A pile of squished plastic bottles
The agreement will mean up to 20,000 tons of plastic residue generated at the current KW Plastics facility in Alabama will be turned into reusable circular products.

Clean Planet Energy's North American division has signed a long-term plastic supply agreement with KW Plastics. The agreement will provide plastic scrap to Clean Planet's new ecoPlant to be built in Alabama.

The agreement will mean up to 20,000 tons of plastic residue generated at the current KW Plastics facility in Alabama will be turned into reusable circular products rather than being sent to landfill. The circular products produced at a Clean Planet ecoPlant can either be circular petrochemical feedstocks (which is used to generate new plastics), or ultra-low sulphur fuels (used to lower greenhouse gas emissions if used as a replacement to fossil fuels).

In November 2021, Clean Planet Energy, a U.K.-based green-tech company, formed a U.S.-based joint venture with Fortress Transportation and Infrastructure to develop Clean Planet Energy USA ecoPlants across markets in North America.
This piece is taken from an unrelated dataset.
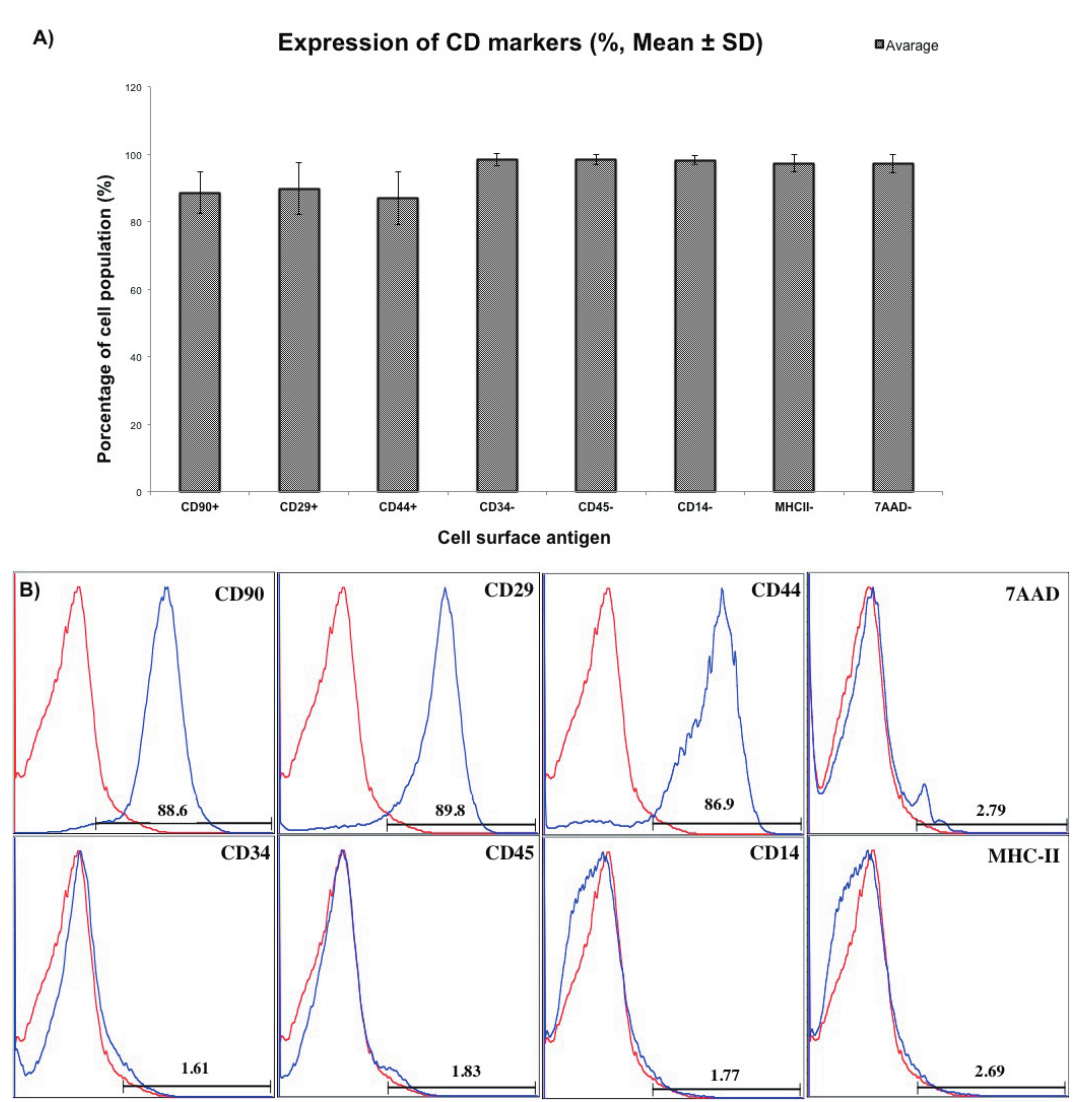
Figure 4- A) Immunophenotypic analysis. Each value is the mean percentage of the twelve samples ± standard deviation of BM-pMSCs, which were tested for each cell surface antigen expression. B) BM-pMSCs were labeled with antibodies against the indicated antigens and analyzed by flow cytometry. Representative histograms are displayed. On the y axis, there is the % max (the cell count in each bin divided by the cell count in the bin that contained the largest number of cells), and the x axis is the fluorescence intensity in a log (100–104) scale. The isotype control is showed in red, and blue histogram indicates reactivity with the antibody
Starting in New Jersey, the joint venture sought to advance multiple additional projects with agreements in place for plastic supply in Texas, Florida, the Dominican Republic, and other markets.

Based in Alabama, KW Plastics accepts rigid plastics from across the U.S. and recycles it into a wide range of polyethylene and polypropylene recycled resins for multiple industries including personal care, automotive, agriculture, construction, and flexible packaging applications. The KW Facilities can process in excess of 500 million pounds (250,000 tons) of rigid plastic per annum.

Despite the advanced nature of KW Plastic's facilities, not all of the rigid plastic received into the KW facility can be mechanically processed into recycled materials, meaning a proportion of the material must be landfilled. Integrating Clean Planet Energy's ecoPlant facility into the downstream of the KW process adds green-catalytic and hydrogen processing capabilities, enabling almost all material received into the KW facility from U.S. households to now be recycled. 

It is believed that by locating Clean Planet Energy's Alabama facility in proximity to KW Plastics, it will create an efficient, low landfill, supply chain for plastic recycling, and significantly stop plastics from entering landfill, or potentially oceans.

Clean Planet Energy, in collaboration with KW Plastics, is currently pushing forward the planning requirements to begin construction of Clean Planet's first ecoPlant in Alabama.